Le centre-ville historique se vide

Si en 2015 le quartier Casa Ain-Diab avait raflé la mise en matière de volumes de transactions, la star cette année est sans conteste Casanearshore. Le parc, dont un projet d’extension de 17000 m2 a été lancé fin 2015, capte plus de la moitié des signatures recensées sur les 9 premiers mois de 2016, soit 11766 m2. Ceci sachant que MedZ Sourcing, gestionnaire de Casanearshore se montre plus sélective vis-à-vis de la demande et qu’elle a augmenté les loyers en 2015 pour les faire passer de 110 à 121 DH/m2. Il n’empêche, «Casanearshore continue d’offrir un niveau de loyers parmi les plus intéressants sur le marché de bureaux à Casablanca. L’offre du parc s’écoule aussi facilement du fait que beaucoup d’entreprises qui y sont déjà installées, sont en croissance et sont ainsi naturellement en demande de plus d’espace au sein de la même zone», font savoir les spécialistes de CBRE. 

Le quartier de la corniche Ain Diab vient juste après avec 5 568 m2 placés sur les 9 premiers mois de 2016 (25% du total marché). Ce volume a été réalisé pour la plus grande partie par la Marina de Casablanca, qui devrait aussi capter les 5 000 m2 anticipés par les professionnels pour le 4e trimestre en cours. «La clientèle de la Marina consiste surtout en multinationales qui abandonnent d’anciens bureaux qu’elles louaient au centre-ville historique», notent les experts de CBRE. «Elles ont occupé des locaux anciens pendant des années. Avec l’augmentation triennale du loyer prévue par la réglementation (10%), elles se retrouvent à payer des prix proches de ceux pratiqués au niveau du projet Marina de Casablanca (178 DH/m2 en moyenne, en baisse de 3,2% depuis le début de l’année)», constate M. Maktoum. Elles préfèrent donc y déménager pour accéder à une offre aux standards internationaux. Dans ce sillage, le quartier du centre-ville historique continue de perdre du terrain dans la lignée du déclin enclenché depuis quelques années. Il n’enregistre que 1390 m2 loués (6% du total marché). Paradoxalement, les loyers de la zone augmentent selon les remontées de Statimmo, puisqu’ils passent d’une moyenne de 125 DH/m2 fin 2015 à 137 DH/m2 actuellement.   

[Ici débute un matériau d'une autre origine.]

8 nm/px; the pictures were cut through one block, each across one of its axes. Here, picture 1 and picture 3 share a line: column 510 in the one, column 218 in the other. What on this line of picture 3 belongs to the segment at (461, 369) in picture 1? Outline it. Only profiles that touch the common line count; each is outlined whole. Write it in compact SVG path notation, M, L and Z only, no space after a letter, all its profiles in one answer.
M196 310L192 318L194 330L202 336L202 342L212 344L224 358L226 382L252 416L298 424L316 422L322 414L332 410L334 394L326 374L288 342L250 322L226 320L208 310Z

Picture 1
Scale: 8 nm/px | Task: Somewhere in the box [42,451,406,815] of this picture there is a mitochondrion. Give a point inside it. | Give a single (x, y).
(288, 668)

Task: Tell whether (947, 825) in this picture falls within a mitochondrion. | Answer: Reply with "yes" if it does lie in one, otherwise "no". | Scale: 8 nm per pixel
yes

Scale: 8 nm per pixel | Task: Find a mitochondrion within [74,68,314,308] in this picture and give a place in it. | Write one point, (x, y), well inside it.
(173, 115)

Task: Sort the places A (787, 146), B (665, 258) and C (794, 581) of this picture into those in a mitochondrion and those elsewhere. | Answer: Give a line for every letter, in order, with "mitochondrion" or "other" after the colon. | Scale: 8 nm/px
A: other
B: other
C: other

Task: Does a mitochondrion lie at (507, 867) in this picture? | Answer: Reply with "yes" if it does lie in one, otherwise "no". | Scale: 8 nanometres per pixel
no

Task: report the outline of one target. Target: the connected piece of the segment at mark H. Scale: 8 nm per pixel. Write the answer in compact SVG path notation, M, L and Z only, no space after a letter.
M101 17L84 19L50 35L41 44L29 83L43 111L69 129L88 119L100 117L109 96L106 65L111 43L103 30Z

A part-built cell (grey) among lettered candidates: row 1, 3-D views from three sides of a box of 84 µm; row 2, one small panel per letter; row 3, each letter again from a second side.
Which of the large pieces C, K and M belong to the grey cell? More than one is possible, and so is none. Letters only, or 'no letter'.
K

Pour sa part, l’entrée de ville, englobant Sidi Maarouf (hors Casanearshore), se défend bien avec une demande placée de 3 283 m2 (14% du volume global). Ce quartier intéresse la demande principalement parce qu’il offre le loyer le plus bas du marché casablancais (123 DH/m2 actuellement contre 116 DH/m2 à fin 2015). Pour accompagner cette demande, une nouvelle offre consistante est en chantier. «Trois nouveaux projets mettront sur le marché 30 000 m2 de bureaux à moyen terme dans l’entrée de ville», dévoilent les experts de CBRE. Ceux-ci anticipent que les programmes de bureaux intégrant  des parkings rencontreront le plus de succès, étant donné que ce type d’équipement manque cruellement dans la zone.

Les centres d’affaires, un business prometteur

Tout cela ne laisse au final qu’une demande placée de 1 095 m2 pour le quartier central des affaires (Maarif, Massira…), ce qui représente moins de 5% du volume drainé sur les 9 premiers mois de 2016. Ce maigre volume n’enlève rien au potentiel de cette zone qui capte naturellement les entreprises étrangères de plus en plus nombreuses qui s’implantent pour la première fois au Maroc. «Celles-ci démarrent généralement avec de petites structures et elles recherchent donc des locaux de bureaux de superficie réduite, immédiatement exploitables avec des conditions de location flexibles», fait savoir CBRE. Cela ouvre des perspectives intéressantes pour les centres d’affaires qui offrent ce type de produits. Les multinationales qui se sont lancées sur le créneau depuis quelques années au Maroc profitent à ce titre d’une forte croissance avec le développement de leur activité dans d’autres villes que Casablanca. A présent, de plus petits investisseurs misent sur ce type de structures.